Records from a collection
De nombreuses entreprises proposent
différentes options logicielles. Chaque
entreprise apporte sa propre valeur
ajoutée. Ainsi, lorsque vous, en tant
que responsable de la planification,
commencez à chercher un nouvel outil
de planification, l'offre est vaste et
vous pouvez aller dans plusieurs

▶ _Written task_: Set down every line of all the records without changing anything.

▶ _Answer below_:
De nombreuses entreprises proposent
différentes options logicielles. Chaque
entreprise apporte sa propre valeur
ajoutée. Ainsi, lorsque vous, en tant
que responsable de la planification,
commencez à chercher un nouvel outil
de planification, l'offre est vaste et
vous pouvez aller dans plusieurs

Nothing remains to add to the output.